» EXERCISE PROMPT
Only one thing is required: the number of lines in the entries below that contain "Login".

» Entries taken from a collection
######
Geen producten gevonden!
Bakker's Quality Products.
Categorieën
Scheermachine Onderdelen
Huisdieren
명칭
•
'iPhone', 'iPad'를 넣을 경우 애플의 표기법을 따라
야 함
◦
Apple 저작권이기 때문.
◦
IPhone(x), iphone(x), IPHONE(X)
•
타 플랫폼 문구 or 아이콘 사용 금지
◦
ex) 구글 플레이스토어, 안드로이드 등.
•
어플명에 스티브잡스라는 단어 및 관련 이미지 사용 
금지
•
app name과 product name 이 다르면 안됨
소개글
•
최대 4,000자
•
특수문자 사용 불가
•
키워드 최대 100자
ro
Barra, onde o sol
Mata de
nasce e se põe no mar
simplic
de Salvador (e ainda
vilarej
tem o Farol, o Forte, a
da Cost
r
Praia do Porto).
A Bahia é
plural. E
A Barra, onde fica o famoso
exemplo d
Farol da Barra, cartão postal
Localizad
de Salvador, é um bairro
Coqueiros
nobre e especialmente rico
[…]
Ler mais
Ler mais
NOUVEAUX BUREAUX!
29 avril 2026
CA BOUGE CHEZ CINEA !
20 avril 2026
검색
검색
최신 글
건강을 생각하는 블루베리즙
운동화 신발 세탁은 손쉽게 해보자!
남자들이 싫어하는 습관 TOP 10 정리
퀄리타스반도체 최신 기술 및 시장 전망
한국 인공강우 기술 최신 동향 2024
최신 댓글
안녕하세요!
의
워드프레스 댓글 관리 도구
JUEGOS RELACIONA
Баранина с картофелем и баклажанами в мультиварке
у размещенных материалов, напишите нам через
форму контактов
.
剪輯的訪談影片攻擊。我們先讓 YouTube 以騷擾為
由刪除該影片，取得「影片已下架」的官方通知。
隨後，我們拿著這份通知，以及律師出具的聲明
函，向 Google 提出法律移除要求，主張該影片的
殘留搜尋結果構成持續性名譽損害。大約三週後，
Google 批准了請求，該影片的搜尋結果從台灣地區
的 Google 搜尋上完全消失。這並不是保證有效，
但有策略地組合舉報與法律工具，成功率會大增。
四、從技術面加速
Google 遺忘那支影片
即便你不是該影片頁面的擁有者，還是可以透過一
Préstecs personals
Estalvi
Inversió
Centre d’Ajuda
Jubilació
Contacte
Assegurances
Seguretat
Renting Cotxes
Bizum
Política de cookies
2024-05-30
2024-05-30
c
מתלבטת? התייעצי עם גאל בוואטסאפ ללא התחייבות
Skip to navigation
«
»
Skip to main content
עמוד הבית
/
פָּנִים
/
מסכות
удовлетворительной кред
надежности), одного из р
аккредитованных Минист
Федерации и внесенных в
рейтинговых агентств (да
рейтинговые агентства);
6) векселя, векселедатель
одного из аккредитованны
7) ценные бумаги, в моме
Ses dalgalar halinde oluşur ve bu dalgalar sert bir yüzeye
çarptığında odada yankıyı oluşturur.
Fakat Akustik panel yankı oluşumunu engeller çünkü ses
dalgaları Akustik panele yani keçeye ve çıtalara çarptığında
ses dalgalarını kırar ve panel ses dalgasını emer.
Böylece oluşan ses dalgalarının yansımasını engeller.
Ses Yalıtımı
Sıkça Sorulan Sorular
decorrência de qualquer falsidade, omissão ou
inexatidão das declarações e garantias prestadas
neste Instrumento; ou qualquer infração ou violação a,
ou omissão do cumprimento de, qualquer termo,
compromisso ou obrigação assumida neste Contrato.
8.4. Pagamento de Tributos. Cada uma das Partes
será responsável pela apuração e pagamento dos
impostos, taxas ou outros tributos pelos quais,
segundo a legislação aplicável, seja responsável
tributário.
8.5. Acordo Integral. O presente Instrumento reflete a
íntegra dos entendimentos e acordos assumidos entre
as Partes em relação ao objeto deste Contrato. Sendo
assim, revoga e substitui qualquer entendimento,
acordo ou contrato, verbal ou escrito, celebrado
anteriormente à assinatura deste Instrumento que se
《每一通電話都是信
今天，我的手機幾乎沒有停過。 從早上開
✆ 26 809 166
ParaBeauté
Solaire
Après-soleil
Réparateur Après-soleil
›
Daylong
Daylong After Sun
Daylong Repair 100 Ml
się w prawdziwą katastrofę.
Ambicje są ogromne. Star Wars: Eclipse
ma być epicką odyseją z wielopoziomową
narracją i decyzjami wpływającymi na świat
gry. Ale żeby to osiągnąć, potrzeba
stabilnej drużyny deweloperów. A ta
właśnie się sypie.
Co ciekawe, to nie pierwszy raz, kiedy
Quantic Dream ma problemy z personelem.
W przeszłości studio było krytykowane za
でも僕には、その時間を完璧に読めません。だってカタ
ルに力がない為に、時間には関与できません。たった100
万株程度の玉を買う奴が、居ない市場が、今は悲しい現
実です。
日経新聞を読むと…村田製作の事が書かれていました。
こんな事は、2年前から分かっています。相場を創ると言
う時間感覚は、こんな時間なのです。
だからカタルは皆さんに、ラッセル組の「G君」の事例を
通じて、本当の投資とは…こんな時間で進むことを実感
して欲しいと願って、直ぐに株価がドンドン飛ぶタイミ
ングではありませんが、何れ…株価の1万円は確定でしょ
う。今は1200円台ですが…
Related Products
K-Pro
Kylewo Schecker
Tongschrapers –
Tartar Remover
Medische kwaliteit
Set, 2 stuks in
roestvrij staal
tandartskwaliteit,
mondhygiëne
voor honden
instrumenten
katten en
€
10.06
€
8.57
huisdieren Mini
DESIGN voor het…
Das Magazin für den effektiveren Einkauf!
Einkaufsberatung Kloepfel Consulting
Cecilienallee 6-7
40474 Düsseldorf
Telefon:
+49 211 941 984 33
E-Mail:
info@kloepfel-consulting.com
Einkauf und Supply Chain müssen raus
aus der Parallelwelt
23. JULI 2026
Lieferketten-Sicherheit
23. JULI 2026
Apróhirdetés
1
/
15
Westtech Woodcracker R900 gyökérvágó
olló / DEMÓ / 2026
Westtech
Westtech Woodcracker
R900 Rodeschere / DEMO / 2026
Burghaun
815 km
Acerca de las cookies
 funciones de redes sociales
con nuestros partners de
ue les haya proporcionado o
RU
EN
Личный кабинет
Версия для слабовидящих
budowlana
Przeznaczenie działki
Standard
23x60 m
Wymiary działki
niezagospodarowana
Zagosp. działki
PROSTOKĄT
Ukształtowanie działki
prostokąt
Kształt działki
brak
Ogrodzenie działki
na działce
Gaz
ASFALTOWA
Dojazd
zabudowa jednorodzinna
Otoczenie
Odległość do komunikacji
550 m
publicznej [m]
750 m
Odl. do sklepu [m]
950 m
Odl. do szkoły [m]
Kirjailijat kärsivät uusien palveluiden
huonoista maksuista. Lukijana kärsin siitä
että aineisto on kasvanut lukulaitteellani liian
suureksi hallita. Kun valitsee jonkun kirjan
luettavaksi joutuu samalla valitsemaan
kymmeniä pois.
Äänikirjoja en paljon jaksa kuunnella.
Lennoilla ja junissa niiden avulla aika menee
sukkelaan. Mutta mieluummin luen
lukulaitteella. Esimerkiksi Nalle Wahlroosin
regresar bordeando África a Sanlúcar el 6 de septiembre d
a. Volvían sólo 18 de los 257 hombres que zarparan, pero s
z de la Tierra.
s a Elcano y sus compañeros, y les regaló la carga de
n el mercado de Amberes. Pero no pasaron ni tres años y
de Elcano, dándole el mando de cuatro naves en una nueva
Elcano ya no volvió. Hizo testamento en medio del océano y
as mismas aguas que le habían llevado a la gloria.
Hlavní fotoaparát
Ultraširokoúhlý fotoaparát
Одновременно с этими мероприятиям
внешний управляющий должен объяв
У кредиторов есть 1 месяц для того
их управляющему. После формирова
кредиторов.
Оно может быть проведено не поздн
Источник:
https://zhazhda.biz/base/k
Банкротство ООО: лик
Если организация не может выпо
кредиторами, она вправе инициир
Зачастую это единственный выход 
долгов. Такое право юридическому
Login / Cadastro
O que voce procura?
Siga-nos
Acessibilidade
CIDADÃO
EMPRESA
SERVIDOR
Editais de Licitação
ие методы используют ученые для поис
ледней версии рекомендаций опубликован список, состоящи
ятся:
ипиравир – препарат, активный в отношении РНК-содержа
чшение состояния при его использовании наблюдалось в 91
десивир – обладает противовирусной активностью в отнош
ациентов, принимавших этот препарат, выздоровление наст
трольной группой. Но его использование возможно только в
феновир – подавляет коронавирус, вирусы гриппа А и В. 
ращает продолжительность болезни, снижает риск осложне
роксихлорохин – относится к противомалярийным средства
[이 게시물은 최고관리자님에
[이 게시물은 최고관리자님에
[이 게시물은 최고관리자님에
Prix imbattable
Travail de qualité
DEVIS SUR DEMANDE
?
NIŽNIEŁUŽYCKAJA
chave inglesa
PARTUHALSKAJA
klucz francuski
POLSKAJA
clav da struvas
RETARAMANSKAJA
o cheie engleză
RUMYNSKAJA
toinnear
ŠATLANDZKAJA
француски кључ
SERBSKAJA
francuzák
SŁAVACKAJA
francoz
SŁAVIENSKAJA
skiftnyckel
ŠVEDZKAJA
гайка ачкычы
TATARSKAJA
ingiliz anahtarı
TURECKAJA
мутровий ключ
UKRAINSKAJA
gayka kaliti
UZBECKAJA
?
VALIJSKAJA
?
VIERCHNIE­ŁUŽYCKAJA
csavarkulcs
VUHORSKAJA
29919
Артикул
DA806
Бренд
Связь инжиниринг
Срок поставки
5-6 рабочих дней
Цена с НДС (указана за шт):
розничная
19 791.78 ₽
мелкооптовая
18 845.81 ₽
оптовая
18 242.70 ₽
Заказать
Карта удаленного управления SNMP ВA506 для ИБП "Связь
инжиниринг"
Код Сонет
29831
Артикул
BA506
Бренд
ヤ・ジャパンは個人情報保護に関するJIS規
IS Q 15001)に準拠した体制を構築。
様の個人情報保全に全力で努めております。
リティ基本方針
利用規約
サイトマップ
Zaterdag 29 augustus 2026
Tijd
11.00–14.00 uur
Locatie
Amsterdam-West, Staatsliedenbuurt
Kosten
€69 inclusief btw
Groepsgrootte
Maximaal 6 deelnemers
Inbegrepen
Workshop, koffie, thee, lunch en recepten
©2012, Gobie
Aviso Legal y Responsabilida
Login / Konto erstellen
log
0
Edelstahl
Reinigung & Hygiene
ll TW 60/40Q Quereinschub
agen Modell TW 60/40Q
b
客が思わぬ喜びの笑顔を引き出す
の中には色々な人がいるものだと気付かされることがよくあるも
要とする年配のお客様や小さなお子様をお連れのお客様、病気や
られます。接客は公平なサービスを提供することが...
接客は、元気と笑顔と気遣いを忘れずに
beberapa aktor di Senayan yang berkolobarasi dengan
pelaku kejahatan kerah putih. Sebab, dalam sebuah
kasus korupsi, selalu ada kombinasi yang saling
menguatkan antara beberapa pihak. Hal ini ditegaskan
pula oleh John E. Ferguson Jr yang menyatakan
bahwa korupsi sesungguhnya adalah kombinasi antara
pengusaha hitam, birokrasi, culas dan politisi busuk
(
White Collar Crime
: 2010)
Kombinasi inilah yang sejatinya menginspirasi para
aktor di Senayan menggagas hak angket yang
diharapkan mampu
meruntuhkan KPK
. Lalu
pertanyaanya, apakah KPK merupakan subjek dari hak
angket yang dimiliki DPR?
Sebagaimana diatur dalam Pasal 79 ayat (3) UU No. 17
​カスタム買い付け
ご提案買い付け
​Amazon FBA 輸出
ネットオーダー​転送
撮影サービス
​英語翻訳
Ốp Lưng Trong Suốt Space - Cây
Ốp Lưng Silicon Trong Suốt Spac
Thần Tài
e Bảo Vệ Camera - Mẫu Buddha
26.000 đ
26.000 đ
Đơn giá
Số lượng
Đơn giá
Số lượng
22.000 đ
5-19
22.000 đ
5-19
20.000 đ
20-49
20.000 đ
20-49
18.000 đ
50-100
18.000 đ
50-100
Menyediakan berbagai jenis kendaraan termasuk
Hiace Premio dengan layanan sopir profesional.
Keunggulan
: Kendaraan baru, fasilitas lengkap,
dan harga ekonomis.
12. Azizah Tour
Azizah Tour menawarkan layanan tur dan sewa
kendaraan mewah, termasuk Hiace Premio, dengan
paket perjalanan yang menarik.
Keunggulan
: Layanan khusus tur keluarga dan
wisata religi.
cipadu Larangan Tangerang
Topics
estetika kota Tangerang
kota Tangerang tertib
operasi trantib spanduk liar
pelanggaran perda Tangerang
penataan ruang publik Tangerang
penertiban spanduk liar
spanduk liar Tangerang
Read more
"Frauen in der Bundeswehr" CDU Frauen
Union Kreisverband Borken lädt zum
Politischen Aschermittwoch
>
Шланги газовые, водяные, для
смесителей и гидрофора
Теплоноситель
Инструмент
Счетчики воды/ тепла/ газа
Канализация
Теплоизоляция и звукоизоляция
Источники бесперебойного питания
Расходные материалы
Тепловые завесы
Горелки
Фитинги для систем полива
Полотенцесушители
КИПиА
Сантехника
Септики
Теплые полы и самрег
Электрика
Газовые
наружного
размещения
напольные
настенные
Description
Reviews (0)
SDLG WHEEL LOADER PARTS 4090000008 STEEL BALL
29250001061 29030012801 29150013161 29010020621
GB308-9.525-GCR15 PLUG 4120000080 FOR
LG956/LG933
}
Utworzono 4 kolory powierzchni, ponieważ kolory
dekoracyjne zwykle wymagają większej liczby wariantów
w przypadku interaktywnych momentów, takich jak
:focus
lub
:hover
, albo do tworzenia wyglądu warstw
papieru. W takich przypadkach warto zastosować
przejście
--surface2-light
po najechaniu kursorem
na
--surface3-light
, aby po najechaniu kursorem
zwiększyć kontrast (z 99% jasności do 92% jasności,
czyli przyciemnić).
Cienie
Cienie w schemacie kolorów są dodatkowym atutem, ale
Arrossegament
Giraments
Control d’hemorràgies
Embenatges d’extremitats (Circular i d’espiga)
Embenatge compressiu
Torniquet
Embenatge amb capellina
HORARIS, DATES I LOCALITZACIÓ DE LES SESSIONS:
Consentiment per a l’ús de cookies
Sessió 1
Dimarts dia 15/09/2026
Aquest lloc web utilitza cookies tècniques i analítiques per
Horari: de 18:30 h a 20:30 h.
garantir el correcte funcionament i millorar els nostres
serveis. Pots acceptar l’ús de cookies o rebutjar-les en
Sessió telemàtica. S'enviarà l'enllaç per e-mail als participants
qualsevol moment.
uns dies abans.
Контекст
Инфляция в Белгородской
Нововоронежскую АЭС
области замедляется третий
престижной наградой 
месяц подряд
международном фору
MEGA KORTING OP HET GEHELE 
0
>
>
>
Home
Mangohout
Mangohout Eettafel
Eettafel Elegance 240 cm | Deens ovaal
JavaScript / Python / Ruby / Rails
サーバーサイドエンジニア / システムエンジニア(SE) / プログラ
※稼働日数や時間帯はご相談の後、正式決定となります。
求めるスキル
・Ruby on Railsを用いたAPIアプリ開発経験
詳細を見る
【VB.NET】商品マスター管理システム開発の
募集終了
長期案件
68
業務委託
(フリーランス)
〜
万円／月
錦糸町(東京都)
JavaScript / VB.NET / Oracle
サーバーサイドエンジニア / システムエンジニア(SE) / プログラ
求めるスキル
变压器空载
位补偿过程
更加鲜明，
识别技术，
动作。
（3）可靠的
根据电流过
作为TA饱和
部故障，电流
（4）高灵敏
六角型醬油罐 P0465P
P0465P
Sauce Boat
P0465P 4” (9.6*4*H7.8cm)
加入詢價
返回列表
######
» WORKED SOLUTION
2